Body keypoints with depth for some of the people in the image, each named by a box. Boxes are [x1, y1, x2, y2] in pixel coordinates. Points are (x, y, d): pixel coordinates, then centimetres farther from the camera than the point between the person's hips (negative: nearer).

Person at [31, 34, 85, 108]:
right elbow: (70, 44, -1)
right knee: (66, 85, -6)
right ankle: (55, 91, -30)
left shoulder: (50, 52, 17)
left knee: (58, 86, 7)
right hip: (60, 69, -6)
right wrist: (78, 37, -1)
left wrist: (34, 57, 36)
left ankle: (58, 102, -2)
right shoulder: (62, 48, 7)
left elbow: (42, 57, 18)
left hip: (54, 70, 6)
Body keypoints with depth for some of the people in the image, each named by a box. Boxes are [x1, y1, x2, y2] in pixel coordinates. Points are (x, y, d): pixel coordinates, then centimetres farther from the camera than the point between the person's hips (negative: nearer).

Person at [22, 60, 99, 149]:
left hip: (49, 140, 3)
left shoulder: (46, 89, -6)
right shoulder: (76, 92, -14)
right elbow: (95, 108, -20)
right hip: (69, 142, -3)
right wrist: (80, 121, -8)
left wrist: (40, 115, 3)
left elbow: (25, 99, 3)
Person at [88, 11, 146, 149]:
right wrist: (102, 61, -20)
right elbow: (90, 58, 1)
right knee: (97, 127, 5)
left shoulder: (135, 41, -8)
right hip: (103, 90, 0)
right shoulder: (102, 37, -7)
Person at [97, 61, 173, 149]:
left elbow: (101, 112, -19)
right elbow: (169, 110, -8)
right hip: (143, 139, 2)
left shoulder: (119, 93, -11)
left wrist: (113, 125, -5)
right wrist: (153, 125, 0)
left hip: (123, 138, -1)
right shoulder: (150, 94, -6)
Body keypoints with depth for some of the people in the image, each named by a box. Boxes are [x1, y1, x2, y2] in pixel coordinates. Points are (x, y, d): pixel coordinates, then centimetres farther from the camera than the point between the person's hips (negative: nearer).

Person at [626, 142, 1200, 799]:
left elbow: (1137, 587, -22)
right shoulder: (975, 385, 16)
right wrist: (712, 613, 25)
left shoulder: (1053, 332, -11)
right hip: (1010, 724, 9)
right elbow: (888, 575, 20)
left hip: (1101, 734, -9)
---
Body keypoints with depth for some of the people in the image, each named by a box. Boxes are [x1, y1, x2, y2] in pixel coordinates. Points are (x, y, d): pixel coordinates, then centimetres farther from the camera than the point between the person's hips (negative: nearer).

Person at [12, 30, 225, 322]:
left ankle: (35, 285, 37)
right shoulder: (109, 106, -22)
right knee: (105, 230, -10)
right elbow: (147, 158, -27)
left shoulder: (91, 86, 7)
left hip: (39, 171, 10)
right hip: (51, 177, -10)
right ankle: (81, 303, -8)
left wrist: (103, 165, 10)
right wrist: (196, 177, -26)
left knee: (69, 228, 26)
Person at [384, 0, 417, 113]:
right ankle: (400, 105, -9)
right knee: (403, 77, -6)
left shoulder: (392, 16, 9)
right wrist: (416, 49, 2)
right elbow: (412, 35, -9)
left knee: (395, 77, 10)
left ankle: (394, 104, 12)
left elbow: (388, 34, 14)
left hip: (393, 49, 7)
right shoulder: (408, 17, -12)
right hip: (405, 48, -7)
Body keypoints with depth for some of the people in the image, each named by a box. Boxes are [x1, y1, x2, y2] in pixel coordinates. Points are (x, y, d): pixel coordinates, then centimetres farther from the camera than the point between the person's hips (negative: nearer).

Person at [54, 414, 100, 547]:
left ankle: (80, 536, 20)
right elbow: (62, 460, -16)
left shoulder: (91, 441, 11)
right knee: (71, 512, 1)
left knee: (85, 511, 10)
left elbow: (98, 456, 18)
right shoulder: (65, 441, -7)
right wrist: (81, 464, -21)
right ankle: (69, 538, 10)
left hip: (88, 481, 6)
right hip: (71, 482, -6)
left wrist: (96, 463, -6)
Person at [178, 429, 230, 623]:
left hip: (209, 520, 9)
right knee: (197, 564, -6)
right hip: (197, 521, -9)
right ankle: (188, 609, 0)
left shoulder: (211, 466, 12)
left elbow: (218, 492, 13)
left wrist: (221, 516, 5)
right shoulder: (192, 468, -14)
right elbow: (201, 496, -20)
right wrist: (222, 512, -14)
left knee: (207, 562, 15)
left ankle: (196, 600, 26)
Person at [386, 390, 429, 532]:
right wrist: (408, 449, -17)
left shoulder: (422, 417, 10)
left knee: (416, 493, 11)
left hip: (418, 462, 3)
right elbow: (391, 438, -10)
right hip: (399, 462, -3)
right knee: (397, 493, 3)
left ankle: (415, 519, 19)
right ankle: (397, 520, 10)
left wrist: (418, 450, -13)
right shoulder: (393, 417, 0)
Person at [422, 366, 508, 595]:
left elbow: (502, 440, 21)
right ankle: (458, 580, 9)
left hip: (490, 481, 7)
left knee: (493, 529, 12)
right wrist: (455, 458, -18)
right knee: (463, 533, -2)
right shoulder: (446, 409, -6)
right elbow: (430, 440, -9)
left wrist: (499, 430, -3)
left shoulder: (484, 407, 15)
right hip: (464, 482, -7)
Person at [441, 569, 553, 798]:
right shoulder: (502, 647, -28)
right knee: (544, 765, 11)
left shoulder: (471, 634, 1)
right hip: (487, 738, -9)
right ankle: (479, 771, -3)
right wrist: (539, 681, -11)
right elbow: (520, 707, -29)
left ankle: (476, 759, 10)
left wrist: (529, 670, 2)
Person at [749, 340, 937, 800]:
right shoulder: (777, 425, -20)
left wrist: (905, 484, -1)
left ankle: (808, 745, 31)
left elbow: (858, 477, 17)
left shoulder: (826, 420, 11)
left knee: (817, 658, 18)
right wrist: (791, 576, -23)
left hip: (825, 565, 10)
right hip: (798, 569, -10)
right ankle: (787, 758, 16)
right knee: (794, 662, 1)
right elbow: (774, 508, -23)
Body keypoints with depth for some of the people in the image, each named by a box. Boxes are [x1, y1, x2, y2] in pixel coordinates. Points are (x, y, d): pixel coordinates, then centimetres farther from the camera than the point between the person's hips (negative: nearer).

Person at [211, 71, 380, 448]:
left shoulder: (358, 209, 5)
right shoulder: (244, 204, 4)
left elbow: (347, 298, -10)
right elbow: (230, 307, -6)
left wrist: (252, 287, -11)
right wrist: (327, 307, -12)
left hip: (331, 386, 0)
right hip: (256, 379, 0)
==
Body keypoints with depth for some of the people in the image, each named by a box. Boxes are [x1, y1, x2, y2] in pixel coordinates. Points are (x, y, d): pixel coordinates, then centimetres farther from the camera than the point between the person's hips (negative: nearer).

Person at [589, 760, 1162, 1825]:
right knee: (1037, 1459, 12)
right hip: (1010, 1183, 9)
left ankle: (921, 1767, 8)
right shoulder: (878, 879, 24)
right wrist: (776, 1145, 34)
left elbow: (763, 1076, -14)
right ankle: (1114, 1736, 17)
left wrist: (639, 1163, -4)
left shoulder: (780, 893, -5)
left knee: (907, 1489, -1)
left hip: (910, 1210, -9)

→ Activity:
Using the entries above, return exactly the lines from the line with "left ankle: (415, 519, 19)" to the line with "right hip: (487, 738, -9)", counting both of those lines.

→ Task output:
left ankle: (415, 519, 19)
right ankle: (397, 520, 10)
left wrist: (418, 450, -13)
right shoulder: (393, 417, 0)
Person at [422, 366, 508, 595]:
left elbow: (502, 440, 21)
right ankle: (458, 580, 9)
left hip: (490, 481, 7)
left knee: (493, 529, 12)
right wrist: (455, 458, -18)
right knee: (463, 533, -2)
right shoulder: (446, 409, -6)
right elbow: (430, 440, -9)
left wrist: (499, 430, -3)
left shoulder: (484, 407, 15)
right hip: (464, 482, -7)
Person at [441, 569, 553, 798]:
right shoulder: (502, 647, -28)
right knee: (544, 765, 11)
left shoulder: (471, 634, 1)
right hip: (487, 738, -9)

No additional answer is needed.